**Required work:**
Write out the lines from the one containing "Q: How many silver coins are on the dark mat?" through the one containing "Q: How many shakers are in this picture?" as a numbered list, omitting any blank lines.

**Given information:**
<<<<

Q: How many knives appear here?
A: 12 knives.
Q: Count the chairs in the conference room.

>>>>
<<<<

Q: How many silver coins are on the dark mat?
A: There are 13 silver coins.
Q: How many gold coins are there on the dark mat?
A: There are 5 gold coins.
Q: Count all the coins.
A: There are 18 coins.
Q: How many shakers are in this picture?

>>>>

**Result below:**
1. Q: How many silver coins are on the dark mat?
2. A: There are 13 silver coins.
3. Q: How many gold coins are there on the dark mat?
4. A: There are 5 gold coins.
5. Q: Count all the coins.
6. A: There are 18 coins.
7. Q: How many shakers are in this picture?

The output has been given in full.